__What you need to do__. Images in the data are to be skipped, while every line is restated exactly as written.

[Opening Supplied information section]

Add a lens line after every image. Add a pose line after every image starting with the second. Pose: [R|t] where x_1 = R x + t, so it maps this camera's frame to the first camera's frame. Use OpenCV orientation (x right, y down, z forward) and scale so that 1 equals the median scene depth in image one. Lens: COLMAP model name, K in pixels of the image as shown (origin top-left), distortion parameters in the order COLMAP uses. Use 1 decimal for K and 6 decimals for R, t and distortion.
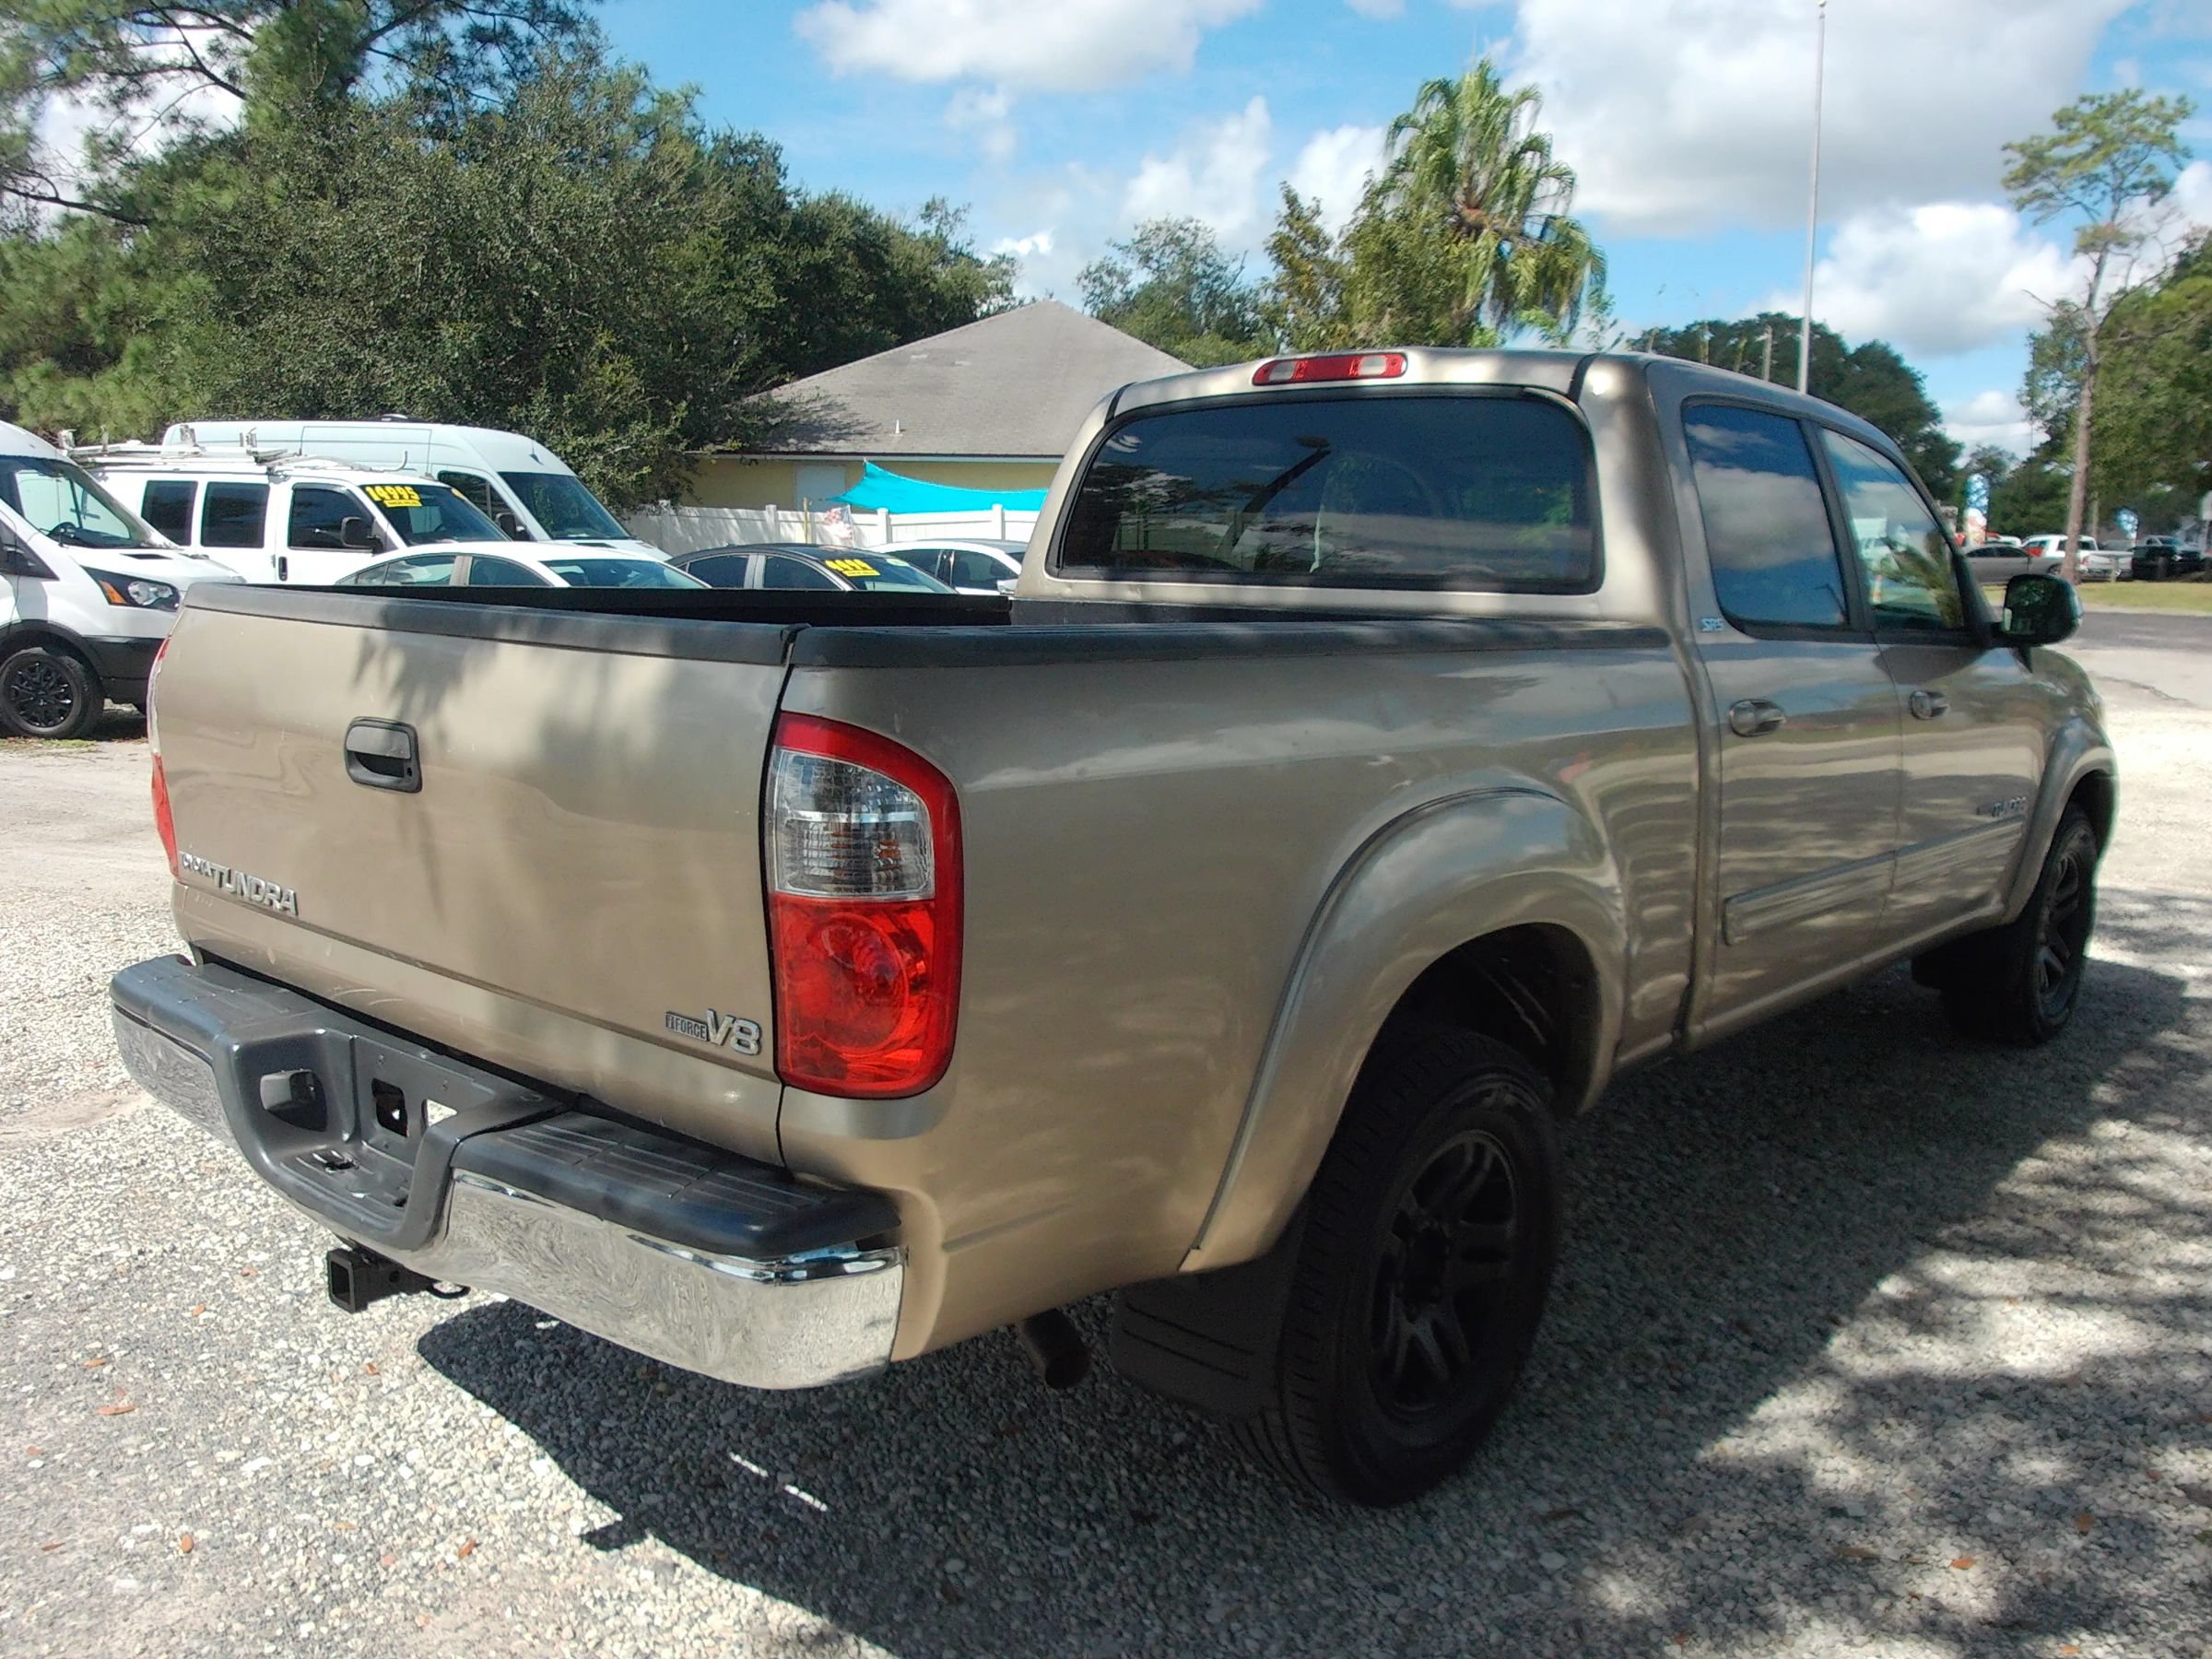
lens RADIAL K [[1881.7, 0, 1084.0], [0, 1881.7, 822.0], [0, 0, 1]] dist [0.048189, -0.116624]
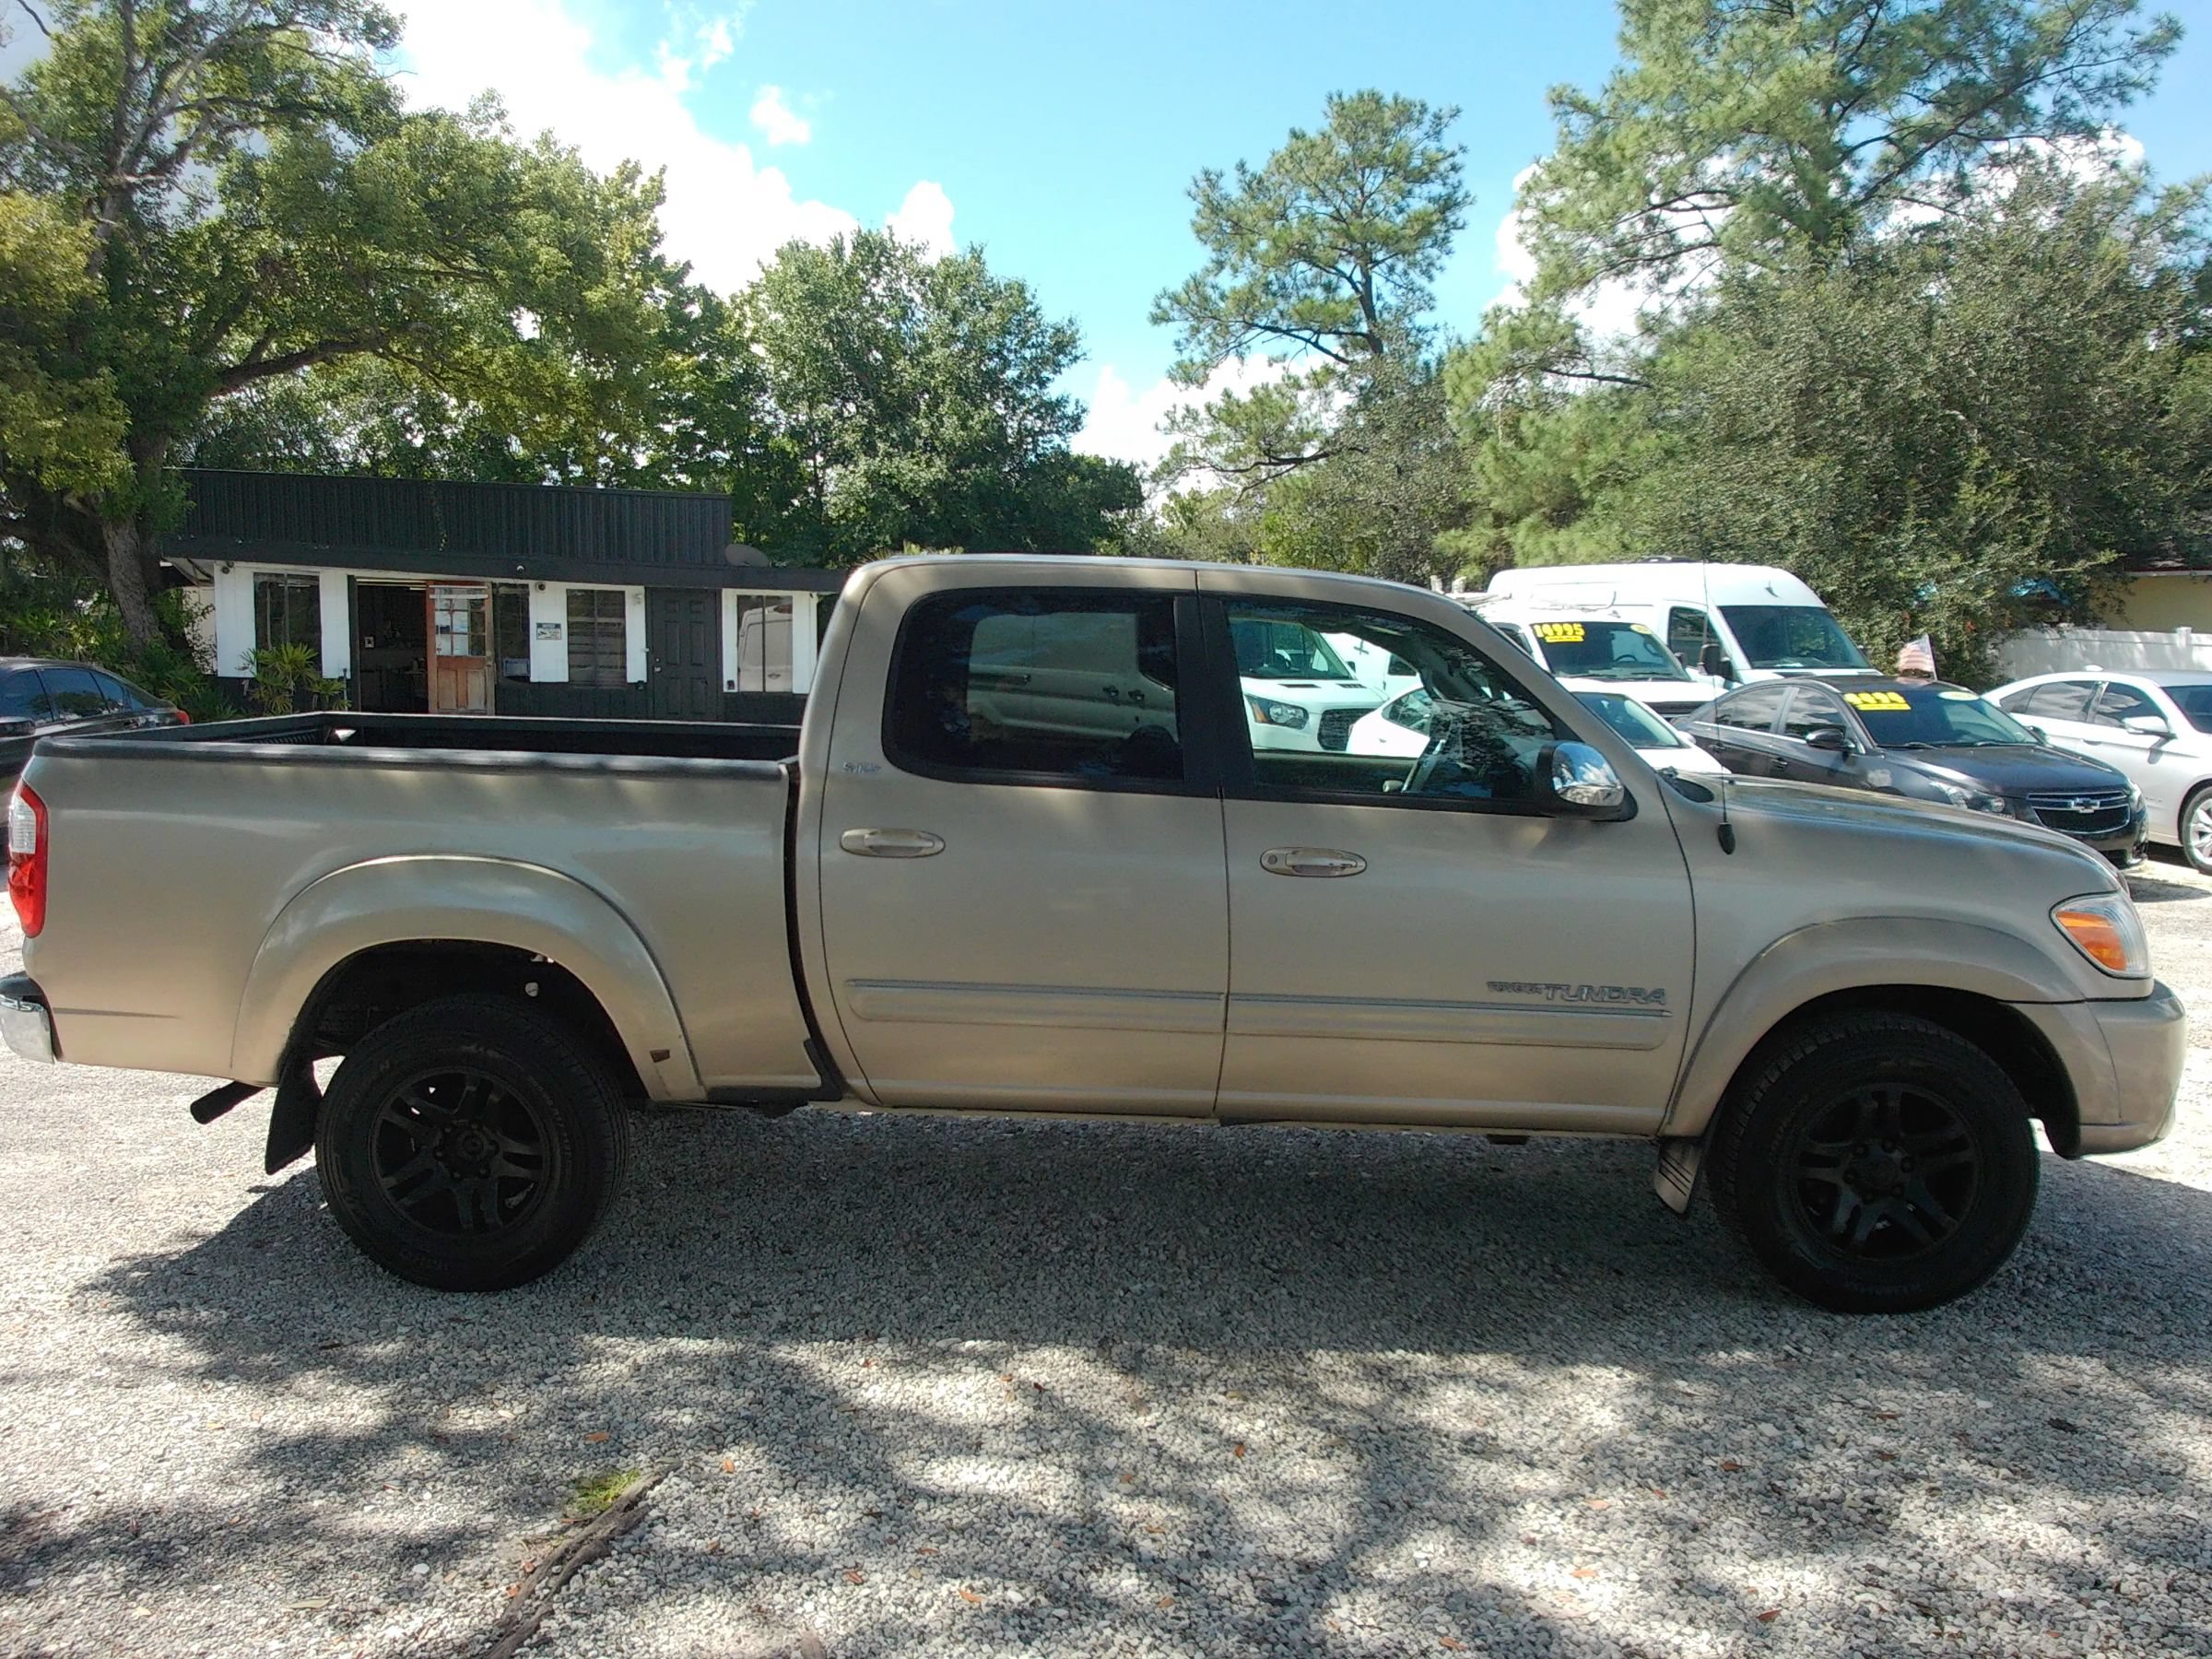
lens RADIAL K [[1881.7, 0, 1111.5], [0, 1881.7, 833.0], [0, 0, 1]] dist [0.048189, -0.116624]
pose [[0.619802, 0.075440, -0.781123, 1.089136], [-0.115919, 0.993251, 0.003948, -0.069523], [0.776149, 0.088100, 0.624364, 0.232622]]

[Closing Supplied information section]

__Exercise response__.
Add a lens line after every image. Add a pose line after every image starting with the second. Pose: [R|t] where x_1 = R x + t, so it maps this camera's frame to the first camera's frame. Use OpenCV orientation (x right, y down, z forward) and scale so that 1 equals the median scene depth in image one. Lens: COLMAP model name, K in pixels of the image as shown (origin top-left), distortion parameters in the order COLMAP uses. Use 1 decimal for K and 6 decimals for R, t and distortion.
lens RADIAL K [[1881.7, 0, 1084.0], [0, 1881.7, 822.0], [0, 0, 1]] dist [0.048189, -0.116624]
lens RADIAL K [[1881.7, 0, 1111.5], [0, 1881.7, 833.0], [0, 0, 1]] dist [0.048189, -0.116624]
pose [[0.619802, 0.075440, -0.781123, 1.089136], [-0.115919, 0.993251, 0.003948, -0.069523], [0.776149, 0.088100, 0.624364, 0.232622]]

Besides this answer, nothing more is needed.